Artificial Intelligence and Chemical Analysis to Trace the Origins of the Dead Sea Scrolls

The Dead Sea Scrolls found in the Qumran cave in Israel is the strongest evidence for the Jewish religion and its history and many scroll fragments contain ancient copies of the Bible. Where were the scrolls produced and copied, and what can their origins reveal about centers of learning, scribal culture, and the transmission of knowledge in ancient Judea?
What all the parts mean is still largely one giant mystery. There are thousands of fragments but now a new European study will use artificial intelligence to answer old questions about who wrote them and what it all means.

The new project goes beyond handwriting. Researchers will analyze the chemical composition of parchment, papyrus, and ink. While AI won’t be able to tell us, “This scroll was definitely written in Jerusalem in 35 BCE,” it can estimate probabilities based on the evidence.
The plan is to create massive amounts of data that can be available to historians, archaeologists, linguists, and conservators who can interpret the results and decide whether they make historical sense.
The new AI project called Tracing Scribes and Scrolls, brings together researchers from the University of Groningen in Holland, the Israel Antiquities Authority, and leading laboratories and research institutions across Europe.
By combining state-of-the-art chemical analysis, artificial intelligence, paleography, and codicology, the research aims to reconstruct the geographical and cultural contexts in which the scrolls were produced.
The Dead Sea Scrolls are currently under the guardianship of the Israel Antiquities Authority in Jerusalem, and they are one of the most significant archaeological discoveries of the twentieth century.

They include the earliest known manuscripts of many books of the Hebrew Bible, together with a remarkable collection of Jewish literary works dating from the late Second Temple period of Jewish life.
Despite decades of research, the precise locations where many of the scrolls were manufactured, prepared, and copied remain unknown.
Were some of the scrolls written at Qumran by a Jewish community living in seclusion there? Were others brought from additional centers of scribal activity in Judea, from Jerusalem, and hidden in the caves in times of danger and peril? Or were the caves also a library, or as a kind of ancient genizah, a place where Jews buried old holy books and literature? These questions stand at the heart of the new project.

Professor Popović, one of the world’s leading authorities on the Dead Sea Scrolls, will lead a multidisciplinary team of historians, archaeologists, material scientists, chemists, and artificial intelligence specialists over the next five years.
The team will analyze approximately 250 samples from the Authority’s Dead Sea Scrolls collection, including parchment, papyrus, and ink. For the first time, papyri from Egypt will be examined alongside papyri from Qumran and other Judean Desert sites, allowing researchers to compare their chemical signatures directly.
These analyses are expected to help identify the material “fingerprints” of the scrolls, reveal the provenance of raw materials, identify production practices, and uncover connections between different centers of scribal activity.

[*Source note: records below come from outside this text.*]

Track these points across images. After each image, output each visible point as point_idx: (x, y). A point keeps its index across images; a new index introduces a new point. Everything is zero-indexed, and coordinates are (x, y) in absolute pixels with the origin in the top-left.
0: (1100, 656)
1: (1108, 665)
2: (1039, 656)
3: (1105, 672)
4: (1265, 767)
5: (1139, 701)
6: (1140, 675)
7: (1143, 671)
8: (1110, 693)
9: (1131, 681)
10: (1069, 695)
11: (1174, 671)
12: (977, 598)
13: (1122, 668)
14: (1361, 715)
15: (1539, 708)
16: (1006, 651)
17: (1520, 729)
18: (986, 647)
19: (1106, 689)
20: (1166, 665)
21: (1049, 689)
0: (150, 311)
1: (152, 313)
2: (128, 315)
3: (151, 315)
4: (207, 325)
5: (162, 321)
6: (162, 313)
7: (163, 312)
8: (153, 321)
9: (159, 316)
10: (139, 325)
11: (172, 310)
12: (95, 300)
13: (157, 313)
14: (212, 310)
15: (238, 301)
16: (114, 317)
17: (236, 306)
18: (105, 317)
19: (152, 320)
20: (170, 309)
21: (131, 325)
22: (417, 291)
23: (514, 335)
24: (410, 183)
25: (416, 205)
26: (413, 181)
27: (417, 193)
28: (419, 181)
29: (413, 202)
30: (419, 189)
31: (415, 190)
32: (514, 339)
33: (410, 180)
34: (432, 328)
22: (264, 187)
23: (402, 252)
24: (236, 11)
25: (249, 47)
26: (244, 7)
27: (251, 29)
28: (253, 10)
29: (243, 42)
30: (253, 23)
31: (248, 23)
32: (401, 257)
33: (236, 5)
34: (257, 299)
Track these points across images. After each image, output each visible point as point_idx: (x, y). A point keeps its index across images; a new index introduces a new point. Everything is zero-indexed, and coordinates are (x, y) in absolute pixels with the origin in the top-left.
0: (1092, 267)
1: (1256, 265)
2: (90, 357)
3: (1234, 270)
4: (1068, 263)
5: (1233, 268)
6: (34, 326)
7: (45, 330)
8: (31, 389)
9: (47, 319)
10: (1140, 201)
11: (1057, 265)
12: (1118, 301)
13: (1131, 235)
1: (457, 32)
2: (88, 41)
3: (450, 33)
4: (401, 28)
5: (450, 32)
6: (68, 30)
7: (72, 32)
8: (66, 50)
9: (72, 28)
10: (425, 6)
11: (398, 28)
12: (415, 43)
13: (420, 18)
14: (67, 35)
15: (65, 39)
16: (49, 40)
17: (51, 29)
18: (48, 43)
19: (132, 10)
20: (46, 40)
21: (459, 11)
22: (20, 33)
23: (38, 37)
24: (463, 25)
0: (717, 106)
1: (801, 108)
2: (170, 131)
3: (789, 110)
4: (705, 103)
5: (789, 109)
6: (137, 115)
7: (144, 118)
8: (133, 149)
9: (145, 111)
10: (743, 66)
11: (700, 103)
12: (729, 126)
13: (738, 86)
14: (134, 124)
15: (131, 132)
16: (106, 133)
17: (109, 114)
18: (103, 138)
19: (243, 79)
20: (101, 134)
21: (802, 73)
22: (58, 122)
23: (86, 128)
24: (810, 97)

Complementary approaches will enable researchers to develop an unprecedented model for mapping the more than 25,000 Dead Sea Scroll fragments preserved by Israel.
The project aims to place individual manuscripts and scribes within their geographical and chronological contexts while identifying centers of writing, learning, literary production, and knowledge transmission in ancient Judea.
According to Professor Mladen Popović of the University of Groningen, Principal Investigator of the project:
The project builds on Professor Popović’s previous ERC-funded project, The Hands That Wrote the Bible, which pioneered the use of artificial intelligence to identify individual scribes responsible for copying the Dead Sea Scrolls. Tracing Scribes and Scrolls expands this work by moving beyond the identification of scribal hands to investigate where scribes worked, the materials they used, and the broader cultural and intellectual networks in which the manuscripts were created and circulated.
“By combining advanced laboratory analysis with the study of ancient handwriting and the remarkable advances in artificial intelligence made in recent years, we are now able to address questions that were previously beyond our reach: who copied these manuscripts, where they were produced, how knowledge circulated, and the role these texts played within the society of their time, said Ilit Cohen-Ofri of the Israel Antiquities Authority in a press release they sent to Green Prophet.
Who is working on the Dead Sea Scrools on the AI project?
There is University of Pisa (Ilaria Degano), the University of Naples Federico II (Leila Birolo), and the University of Southern Denmark in Odense (Kaare Rasmussen and Frank Kjeldsen). At the University of Groningen, Dr. Maruf Dhali will play a central role in developing and implementing the artificial intelligence methods that will integrate the project’s chemical data and identify patterns of provenance and scribal affiliation.
The project also includes collaborations with the Egyptian Museums in Berlin and Turin, as well as KU Leuven, as part of a comparative study of papyri from Egypt and the Judean Desert.